Teen girls using school bathroom mirror
Cavan Images/Getty

In an effort to cut back TikTok use during school hours, administrators in one North Carolina district have removed mirrors from the bathrooms, noting that students were taking frequent bathroom breaks to create social media content.

Les Atkins, the public relations officer for Southern Alamance Middle School in the Alamance-Burlington School System, told local outlet WFMY why mirrors were recently removed from the building’s bathrooms. “Students were going to the bathroom for long periods of time and making TikTok videos,” he said.

Business Insider cites a district-wide memo sent to parents that said, “On average students visit the restroom 3 to 4 times a day. Some were asking to go out more frequently and staying for upwards of 5 minutes or more.” WFMY reports that some students were visiting the bathroom up to nine times in a day.

Now that the mirrors have been removed, Atkins told WFMY that administrators have seen “not as many visits to the bathroom, not staying as long, and students are held accountable—and then when there’s accountability you see a great difference.”

It seems the move lies in tandem with an overall approach to “digital citizenship,” which Atkins notes is a concerted effort to teach children how to use their devices responsibly in lieu of removing access altogether. The district has also implemented a “digital hall pass” system to keep track of students’ whereabouts throughout the day.

“The pass allows students to check in and out when leaving class, so we know where students are at all times for safety and accountability,” Atkins said.

Of course, aside from the distraction of taking class time to record videos, it’s understandable why some students might feel bathroom anxiety knowing their classmates are filming in what should be a private space. That said, arguments for and against the removal of mirrors are mixed, with some believing that the mirrors are not the problem—the phones are.

As Scott Roth, PsyD, a school psychologist and the founder and clinical director of Applied Psychological Services of New Jersey, told Parents, “There is a slot machine phenomenon that occurs with TikTok, Reels, and YouTube shorts. You hit the dopamine jackpot on an intermittent variable schedule. All of these platforms learn and feed you what it thinks you want to see. This is where the addiction component comes in.”

Roth feels that removing mirrors won’t prevent kids from consuming content, adding that the move “could actually increase a student’s use of their phone. Many teenagers use their phone’s camera to check their appearance.”

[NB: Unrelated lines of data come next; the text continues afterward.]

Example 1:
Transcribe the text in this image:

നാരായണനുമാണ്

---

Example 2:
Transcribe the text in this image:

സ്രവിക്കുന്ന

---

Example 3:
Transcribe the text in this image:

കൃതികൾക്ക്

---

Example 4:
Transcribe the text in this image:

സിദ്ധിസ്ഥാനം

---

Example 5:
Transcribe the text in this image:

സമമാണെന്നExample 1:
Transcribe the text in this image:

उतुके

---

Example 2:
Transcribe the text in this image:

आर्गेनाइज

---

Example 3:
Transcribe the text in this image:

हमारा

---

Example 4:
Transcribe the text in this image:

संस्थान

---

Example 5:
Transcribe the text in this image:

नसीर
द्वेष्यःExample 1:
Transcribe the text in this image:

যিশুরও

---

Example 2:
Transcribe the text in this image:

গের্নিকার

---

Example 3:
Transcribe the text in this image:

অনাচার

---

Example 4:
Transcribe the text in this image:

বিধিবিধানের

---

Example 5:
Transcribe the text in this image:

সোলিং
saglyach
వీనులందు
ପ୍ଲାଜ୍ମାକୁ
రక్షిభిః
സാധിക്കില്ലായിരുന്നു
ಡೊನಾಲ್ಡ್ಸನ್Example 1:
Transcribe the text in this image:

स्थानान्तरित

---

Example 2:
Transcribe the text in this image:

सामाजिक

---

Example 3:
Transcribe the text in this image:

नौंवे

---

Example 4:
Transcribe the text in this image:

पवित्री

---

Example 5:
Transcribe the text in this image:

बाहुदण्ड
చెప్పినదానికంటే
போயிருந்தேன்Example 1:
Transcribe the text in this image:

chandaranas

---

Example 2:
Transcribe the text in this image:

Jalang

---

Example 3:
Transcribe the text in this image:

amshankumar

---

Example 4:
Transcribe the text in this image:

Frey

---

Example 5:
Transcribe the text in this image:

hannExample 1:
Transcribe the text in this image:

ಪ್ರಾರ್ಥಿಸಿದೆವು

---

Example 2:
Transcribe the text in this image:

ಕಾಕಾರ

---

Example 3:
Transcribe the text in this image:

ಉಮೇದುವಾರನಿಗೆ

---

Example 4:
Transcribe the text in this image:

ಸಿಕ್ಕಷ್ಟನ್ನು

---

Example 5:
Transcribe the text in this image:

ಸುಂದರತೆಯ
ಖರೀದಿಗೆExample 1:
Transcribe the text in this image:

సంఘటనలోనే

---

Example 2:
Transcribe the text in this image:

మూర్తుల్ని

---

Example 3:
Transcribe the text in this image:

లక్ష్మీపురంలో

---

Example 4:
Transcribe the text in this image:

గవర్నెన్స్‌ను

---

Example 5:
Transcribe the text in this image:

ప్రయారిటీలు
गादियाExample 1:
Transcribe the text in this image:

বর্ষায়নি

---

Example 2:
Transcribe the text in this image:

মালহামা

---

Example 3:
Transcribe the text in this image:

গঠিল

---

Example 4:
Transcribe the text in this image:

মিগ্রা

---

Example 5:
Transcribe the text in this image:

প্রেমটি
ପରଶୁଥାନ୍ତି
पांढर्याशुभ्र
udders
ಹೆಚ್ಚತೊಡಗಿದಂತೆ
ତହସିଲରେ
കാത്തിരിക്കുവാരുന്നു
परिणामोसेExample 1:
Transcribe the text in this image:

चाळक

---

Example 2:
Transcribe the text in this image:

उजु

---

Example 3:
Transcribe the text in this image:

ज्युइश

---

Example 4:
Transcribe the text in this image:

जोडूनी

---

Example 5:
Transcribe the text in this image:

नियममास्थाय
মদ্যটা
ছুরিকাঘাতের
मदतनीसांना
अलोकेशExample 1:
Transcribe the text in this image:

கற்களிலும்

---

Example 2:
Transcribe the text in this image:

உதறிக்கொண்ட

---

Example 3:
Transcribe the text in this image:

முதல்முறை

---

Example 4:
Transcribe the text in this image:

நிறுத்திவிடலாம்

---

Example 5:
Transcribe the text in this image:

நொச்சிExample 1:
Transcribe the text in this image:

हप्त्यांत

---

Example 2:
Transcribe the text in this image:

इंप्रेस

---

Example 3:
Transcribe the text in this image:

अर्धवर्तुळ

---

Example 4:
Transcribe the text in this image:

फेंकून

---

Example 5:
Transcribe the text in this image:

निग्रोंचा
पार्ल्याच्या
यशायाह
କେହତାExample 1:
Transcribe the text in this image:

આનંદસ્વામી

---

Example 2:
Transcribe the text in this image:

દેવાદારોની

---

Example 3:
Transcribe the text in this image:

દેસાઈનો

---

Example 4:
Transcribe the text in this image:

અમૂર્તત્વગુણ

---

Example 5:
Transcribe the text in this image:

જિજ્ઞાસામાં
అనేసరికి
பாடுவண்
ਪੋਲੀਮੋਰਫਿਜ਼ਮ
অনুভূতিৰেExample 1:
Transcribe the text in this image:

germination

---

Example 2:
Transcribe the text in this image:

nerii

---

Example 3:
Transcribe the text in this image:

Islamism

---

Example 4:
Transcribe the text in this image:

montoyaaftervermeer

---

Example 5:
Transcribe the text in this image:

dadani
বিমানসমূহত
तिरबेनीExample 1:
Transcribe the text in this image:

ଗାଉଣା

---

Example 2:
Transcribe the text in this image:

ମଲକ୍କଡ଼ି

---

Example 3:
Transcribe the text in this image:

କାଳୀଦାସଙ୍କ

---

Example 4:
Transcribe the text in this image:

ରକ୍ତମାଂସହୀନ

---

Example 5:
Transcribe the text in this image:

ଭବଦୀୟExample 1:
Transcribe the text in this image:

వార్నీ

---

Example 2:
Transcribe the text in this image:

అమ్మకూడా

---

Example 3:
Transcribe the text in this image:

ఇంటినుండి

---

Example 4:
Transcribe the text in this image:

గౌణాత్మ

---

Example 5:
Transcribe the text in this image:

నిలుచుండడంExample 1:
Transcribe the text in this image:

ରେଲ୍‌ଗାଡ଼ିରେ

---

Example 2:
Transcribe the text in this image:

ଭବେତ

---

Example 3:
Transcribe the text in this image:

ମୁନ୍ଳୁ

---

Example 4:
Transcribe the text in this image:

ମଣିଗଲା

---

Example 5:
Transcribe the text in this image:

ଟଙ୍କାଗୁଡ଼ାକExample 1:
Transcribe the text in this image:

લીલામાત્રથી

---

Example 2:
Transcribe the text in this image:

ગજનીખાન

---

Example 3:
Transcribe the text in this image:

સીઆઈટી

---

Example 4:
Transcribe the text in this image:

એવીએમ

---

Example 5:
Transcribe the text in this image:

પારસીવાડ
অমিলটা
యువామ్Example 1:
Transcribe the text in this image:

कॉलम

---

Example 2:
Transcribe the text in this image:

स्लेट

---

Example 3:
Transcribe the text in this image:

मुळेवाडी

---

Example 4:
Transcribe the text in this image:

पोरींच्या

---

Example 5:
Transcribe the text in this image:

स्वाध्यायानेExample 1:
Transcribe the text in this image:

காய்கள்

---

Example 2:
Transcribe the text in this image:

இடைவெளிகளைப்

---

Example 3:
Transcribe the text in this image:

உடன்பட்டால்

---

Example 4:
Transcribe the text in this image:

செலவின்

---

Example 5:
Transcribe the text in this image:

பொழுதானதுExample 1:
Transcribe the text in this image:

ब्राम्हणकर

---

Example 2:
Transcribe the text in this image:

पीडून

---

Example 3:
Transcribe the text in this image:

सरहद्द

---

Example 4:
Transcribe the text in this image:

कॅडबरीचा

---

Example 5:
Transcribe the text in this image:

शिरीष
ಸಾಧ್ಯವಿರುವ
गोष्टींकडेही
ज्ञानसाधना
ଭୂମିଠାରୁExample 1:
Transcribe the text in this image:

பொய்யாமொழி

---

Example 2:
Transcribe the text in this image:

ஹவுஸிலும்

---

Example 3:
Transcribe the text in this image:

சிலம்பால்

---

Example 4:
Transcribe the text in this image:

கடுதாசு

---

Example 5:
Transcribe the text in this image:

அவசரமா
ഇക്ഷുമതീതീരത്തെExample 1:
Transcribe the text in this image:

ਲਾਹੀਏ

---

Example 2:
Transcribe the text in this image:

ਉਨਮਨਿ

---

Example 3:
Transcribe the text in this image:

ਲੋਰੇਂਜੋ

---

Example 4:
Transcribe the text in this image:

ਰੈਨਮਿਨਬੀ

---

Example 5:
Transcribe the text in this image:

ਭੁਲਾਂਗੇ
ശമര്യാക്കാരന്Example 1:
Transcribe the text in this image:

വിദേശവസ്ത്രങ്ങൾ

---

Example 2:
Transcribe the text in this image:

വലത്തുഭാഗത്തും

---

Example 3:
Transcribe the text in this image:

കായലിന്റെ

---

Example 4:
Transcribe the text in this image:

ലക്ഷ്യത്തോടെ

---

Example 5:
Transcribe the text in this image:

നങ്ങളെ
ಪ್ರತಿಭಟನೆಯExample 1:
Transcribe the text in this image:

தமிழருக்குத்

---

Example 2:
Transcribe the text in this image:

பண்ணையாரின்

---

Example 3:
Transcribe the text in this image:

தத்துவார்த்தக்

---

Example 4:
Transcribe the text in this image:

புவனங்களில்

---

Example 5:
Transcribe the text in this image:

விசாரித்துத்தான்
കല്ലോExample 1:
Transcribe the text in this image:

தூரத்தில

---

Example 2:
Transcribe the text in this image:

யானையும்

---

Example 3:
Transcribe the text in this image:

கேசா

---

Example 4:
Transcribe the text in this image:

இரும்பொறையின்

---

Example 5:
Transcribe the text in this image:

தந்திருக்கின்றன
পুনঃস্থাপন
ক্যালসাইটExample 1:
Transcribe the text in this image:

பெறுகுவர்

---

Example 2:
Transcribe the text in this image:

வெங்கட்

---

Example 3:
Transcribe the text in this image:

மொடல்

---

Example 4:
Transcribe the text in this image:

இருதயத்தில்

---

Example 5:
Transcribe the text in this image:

Instead, focus should fall on helping “preteens and teens moderate their decision-making when it comes to technology,” he said. “Developmentally, they do not have the ability to tackle this issue alone.”

Some commenters think students’ phones should be taken from them at the start of class, while others cite safety concerns should an emergency occur and kids aren’t able to reach their parents or caregivers quickly.

Only time will tell if the change is successful and if other districts follow suit, but it seems like there’s no clear-cut answer to keeping kids safe in school with the ubiquity of smartphone access.